A resposta, entre outras coisas, permite que o Vaticano ganhe tempo em uma questão muito delicada que afeta diretamente a credibilidade do Papa em uma questão crucial para o seu Pontificado. A carta, de 11 páginas, é uma avalanche de lama sobre Francisco e alguns de seus colaboradores mais próximos, como o secretário de Estado, Pietro Parolin, e o cardeal Maradiaga, ambos igualmente citados no documento. O tom – muitas das acusações e a homofobia desenfreada que destila a argumentação esgrimida na carta, pois Viganò acredita que a homossexualidade é causa dos abusos na Igreja – enfraquece enormemente grande parte do seu conteúdo. Mas dois dos principais elementos da acusação continuam sem receber esclarecimentos do Papa. Algo que, por outro lado, ele jamais fez com as acusações recebidas do setor ultraconservador.

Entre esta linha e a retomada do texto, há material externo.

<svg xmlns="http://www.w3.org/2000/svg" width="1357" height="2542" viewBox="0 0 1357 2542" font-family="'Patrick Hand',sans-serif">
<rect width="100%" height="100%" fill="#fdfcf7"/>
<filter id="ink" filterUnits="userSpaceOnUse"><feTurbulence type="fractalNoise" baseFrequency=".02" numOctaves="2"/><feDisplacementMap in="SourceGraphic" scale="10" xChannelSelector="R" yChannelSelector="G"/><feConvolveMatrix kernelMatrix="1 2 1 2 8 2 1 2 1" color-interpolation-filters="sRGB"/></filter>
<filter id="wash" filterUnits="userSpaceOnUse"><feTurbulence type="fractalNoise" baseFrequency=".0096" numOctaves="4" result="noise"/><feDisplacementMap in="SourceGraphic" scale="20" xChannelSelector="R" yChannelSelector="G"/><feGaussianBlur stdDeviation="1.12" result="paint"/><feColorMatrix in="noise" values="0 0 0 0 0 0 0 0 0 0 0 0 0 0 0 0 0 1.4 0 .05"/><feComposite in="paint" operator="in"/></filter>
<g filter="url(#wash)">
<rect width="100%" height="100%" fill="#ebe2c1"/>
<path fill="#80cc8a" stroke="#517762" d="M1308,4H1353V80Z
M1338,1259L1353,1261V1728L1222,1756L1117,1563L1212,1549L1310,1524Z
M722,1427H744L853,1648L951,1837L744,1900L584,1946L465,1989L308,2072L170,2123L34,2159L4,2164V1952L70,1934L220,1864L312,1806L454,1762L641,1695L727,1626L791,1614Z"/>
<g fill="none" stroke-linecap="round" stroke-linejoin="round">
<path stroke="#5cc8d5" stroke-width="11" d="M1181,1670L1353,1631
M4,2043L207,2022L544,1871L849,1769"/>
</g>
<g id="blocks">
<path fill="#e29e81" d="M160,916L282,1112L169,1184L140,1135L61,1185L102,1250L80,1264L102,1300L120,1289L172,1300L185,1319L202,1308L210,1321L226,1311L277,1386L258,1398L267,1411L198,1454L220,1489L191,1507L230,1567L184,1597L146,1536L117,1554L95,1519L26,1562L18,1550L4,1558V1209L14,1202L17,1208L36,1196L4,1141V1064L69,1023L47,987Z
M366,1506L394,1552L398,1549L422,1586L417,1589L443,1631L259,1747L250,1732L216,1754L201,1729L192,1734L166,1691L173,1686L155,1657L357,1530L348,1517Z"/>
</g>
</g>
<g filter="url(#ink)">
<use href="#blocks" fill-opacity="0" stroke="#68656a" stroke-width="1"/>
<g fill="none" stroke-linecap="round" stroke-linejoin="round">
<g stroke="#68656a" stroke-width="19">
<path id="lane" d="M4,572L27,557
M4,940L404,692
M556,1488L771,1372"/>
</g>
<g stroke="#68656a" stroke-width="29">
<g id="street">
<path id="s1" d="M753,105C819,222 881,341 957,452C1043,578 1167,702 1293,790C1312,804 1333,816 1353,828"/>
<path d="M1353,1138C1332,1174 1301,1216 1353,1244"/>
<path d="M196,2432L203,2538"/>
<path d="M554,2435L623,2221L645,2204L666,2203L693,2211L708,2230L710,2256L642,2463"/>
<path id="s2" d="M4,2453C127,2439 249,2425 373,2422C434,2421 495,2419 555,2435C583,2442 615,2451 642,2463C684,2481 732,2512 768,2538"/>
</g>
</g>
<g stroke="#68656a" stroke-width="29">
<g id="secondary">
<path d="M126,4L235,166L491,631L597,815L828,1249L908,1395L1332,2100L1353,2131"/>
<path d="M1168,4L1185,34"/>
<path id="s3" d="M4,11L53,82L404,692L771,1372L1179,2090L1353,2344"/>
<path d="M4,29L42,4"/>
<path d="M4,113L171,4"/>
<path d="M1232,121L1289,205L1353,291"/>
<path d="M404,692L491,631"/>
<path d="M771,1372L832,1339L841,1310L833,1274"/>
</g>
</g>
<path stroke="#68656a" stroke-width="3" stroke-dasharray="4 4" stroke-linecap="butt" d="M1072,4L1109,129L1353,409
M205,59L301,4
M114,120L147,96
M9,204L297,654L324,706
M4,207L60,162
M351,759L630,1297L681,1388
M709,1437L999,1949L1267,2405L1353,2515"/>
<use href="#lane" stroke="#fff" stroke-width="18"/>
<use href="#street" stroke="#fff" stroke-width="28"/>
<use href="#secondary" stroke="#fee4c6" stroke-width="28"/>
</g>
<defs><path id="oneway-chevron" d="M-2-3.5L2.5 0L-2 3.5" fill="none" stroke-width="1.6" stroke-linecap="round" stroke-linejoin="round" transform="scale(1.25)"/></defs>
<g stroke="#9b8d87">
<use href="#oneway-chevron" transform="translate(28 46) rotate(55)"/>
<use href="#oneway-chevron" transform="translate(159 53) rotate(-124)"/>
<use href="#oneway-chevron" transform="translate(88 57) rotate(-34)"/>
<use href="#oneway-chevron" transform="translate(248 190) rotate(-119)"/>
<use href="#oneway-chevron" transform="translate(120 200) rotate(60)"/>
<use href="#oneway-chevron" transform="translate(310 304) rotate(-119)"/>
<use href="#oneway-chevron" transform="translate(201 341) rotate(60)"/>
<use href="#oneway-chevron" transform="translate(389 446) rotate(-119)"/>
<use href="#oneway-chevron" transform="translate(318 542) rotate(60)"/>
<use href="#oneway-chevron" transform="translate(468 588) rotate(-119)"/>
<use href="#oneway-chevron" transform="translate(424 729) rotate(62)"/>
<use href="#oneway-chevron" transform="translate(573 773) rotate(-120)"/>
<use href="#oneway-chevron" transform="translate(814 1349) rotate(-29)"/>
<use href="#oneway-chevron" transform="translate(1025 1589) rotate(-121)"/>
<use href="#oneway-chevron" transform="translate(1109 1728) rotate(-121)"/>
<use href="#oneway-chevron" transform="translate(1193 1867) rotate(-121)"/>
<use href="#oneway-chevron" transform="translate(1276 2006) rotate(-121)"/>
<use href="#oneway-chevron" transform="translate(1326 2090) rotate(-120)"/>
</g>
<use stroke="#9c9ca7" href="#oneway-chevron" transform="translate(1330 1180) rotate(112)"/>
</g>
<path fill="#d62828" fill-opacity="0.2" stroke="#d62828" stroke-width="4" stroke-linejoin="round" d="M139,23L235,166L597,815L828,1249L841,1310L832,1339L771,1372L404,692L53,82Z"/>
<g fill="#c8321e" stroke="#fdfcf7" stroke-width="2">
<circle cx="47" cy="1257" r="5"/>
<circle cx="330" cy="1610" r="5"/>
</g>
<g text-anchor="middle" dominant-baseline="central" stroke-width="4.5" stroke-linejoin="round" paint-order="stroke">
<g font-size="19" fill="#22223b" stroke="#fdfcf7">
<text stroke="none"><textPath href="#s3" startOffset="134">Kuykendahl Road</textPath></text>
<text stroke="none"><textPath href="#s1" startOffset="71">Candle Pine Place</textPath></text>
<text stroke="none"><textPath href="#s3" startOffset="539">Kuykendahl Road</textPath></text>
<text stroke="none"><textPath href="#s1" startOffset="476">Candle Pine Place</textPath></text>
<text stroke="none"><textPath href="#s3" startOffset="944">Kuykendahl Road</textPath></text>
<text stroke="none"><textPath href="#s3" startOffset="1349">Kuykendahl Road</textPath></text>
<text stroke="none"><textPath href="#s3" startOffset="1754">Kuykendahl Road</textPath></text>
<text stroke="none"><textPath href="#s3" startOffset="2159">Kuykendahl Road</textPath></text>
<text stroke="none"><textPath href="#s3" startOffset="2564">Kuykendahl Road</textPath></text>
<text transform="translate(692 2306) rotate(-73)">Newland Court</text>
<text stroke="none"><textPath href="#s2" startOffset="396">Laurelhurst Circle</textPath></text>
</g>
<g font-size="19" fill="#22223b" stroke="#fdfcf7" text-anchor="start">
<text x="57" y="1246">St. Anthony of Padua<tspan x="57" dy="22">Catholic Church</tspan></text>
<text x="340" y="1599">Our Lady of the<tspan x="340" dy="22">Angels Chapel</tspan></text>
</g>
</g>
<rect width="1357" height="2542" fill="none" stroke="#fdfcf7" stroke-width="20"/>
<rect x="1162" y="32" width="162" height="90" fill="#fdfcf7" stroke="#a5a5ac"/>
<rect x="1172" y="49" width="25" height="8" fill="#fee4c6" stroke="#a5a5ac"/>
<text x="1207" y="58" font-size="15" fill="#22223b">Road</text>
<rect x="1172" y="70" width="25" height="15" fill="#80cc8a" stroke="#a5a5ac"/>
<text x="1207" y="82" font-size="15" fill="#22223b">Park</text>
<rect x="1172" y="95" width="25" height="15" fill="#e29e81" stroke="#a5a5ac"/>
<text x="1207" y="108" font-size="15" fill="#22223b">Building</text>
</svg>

A ideia de que possa haver mais documentos e seja conveniente aguardar também paira no ambiente e sugere essa prudência. E também o fato de que Bento XVI, com quem Francisco mantém uma relação extraordinária, tenha desempenhado um papel fundamental em sanções que, supostamente, não foram publicadas e nem foram respeitadas pelo próprio McCarrick, que celebrou missas durante todo esse período.

Além dessa questão, o Papa falou com os repórteres sobre alguns momentos importantes de sua viagem, que girou sempre em torno dos abusos e da mudança de mentalidade da sociedade irlandesa, algo distante do peso absoluto do catolicismo. Francisco estava muito satisfeito com o encontro que teve com as oito vítimas no sábado, quando pôde ouvir seus relatos. “Sofri muito, mas acho que era preciso ouvir essas pessoas. E do encontro saiu a proposta de pedir perdão hoje na missa sobre coisas concretas. [...] As coisas que eu disse hoje, algumas eu não sabia. Foi doloroso para mim, mas com o consolo de poder esclarecer essas coisas.”

Uma delas era Marie Collins, que mantém fortes divergências com o Pontífice quando se trata de abordar as reformas necessárias para evitar abusos. Tanto que abandonou a comissão do Vaticano, da qual participou durante três anos. De fato, Collins voltou a criticar o fato de não terem sido implementados tribunais especiais para julgar os abusadores, como fora aprovado na Santa Sé. O Papa rebateu isso. “Tenho grande estima por Marie Collins, nós a chamamos para dar conferências no Vaticano. Mas ela está um pouco obcecada com o escrito de Madre Amorevole que dizia que seria necessário um tribunal oficial para julgar os bispos. Mais tarde, se viu que não era viável, nem conveniente, pelas diversas culturas dos bispos que devem ser julgados. Mas a recomendação de Madre Amorevole será acatada e será feito um júri para cada bispo. Mas não pode ser o mesmo tribunal”, insistiu Francisco. Collins respondeu logo depois no Twitter e novamente mostrou seu total desacordo.

Com relação aos novos casos que podem surgir entre o clero, Francisco pediu que se aja com diligência. Especialmente, afirmou, dentro das famílias, quando se tem conhecimento dos abusos. “Se houver suspeitas, provas ou meias provas, não vejo nada de errado em fazer uma investigação. Sempre que seja feita sobre o princípio jurídico fundamental de que ninguém é mau se não for provado. Muitas vezes existe a tentação de não apenas fazer a investigação, mas de publicar que a investigação foi feita, e alguns meios de comunicação começam a criar um ambiente de culpa.” A presunção de inocência sempre deve ser respeitada, enfatizou a propósito do caso acontecido em Granada conhecido como Los Romanones.